I don’t think I’m to blame for watching CNN last Thursday when I saw Hillary Clinton and Donald Trump laugh at each other’s jokes the day after trading verbal sucker punches and refusing to shake hands in their final debate.  Curiosity got the best of me.  It turned out that our nation’s top presidential candidates were at the Al Smith Dinner, an annual event hosted by the Archbishop of New York to raise money for needy children, and traditionally the last time presidential candidates share a stage prior to the election every four years.

It was the reference to Al Smith that led me to turn a closet upside down to find that old research paper.

Governor Al Smith of New York was the first Catholic to lead a major party ticket in a presidential election when nominated by the Democratic Party in 1928.  Smith chose Senator Joe T. Robinson of Arkansas as his running mate, the first southerner for a major party in that role since the Civil War, and Arkansas faced a dilemma: The heavily Democratic state had one of its own on the ticket, but Smith’s Catholicism was wildly unpopular across the state.  As a result, Protestant ministers in particular led anti-Smith campaigns that allowed the small contingent of Arkansas Republicans to pull up an easy chair while the Democrats worked both sides of the campaign.

In the end, the Smith-Robinson ticket still carried Arkansas and a handful of other states in the Solid South, but Herbert Hoover won the election in a landslide.  And then the stock market crashed, followed by a great depression and second world war and so on and so forth until I wrote a research paper that I can’t seem to throw away.

Today, it is hard to imagine passionate opposition to a presidential candidate simply because s/he is Catholic.  But it happened.  I wonder what research papers will be written by twenty-year-old students about the Election of 2016 decades down the road?

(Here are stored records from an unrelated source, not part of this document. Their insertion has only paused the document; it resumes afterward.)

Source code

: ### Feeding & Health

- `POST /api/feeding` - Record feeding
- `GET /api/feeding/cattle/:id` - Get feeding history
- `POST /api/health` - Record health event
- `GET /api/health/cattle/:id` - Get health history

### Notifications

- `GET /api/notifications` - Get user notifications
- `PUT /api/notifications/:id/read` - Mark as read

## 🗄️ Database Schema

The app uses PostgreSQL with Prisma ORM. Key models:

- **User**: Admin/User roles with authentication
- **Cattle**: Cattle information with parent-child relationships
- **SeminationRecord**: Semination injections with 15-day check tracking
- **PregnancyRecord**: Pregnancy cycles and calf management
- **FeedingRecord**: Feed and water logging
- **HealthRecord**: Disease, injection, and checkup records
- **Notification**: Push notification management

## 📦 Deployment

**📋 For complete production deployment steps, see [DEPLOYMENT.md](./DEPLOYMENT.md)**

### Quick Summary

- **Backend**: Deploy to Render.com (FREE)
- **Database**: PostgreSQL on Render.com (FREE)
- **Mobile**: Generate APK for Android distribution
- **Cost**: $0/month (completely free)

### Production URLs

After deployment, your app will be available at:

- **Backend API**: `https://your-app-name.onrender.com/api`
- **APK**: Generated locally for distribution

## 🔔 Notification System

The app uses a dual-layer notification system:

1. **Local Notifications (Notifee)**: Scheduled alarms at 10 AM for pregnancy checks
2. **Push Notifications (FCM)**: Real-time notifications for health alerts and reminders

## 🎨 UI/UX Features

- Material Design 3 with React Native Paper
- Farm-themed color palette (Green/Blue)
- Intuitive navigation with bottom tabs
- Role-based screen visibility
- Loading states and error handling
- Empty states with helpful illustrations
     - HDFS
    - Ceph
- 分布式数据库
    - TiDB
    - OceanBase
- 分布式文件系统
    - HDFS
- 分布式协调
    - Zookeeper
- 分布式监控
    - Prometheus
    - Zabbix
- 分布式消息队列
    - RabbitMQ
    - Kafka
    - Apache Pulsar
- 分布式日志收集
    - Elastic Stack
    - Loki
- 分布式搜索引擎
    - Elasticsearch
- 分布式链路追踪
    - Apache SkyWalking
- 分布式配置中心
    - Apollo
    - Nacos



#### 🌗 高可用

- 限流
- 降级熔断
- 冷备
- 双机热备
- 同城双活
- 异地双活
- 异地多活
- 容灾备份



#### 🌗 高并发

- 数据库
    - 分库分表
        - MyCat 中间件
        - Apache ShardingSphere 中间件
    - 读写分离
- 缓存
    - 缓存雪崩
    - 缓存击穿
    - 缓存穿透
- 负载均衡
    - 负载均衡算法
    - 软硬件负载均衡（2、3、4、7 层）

As Hillary Clinton closed her speech at the Al Smith Dinner, she reflected:

And when I think about what Al Smith went through it’s important to just reflect how groundbreaking it was for him, a Catholic, to be my party’s nominee for president.  Don’t forget – school boards sent home letters with children saying that if Al Smith is elected president you will not be allowed to have or read a Bible.  Voters were told that he would annul Protestant marriages.  And I saw a story recently that said people even claimed the Holland Tunnel was a secret passageway to connect Rome and America, to help the Pope rule our country. Those appeals, appeals to fear and division, can cause us to treat each other as the Other.  Rhetoric like that makes it harder for us to see each other, to respect each other, to listen to each other. And certainly a lot harder to love our neighbor as ourselves.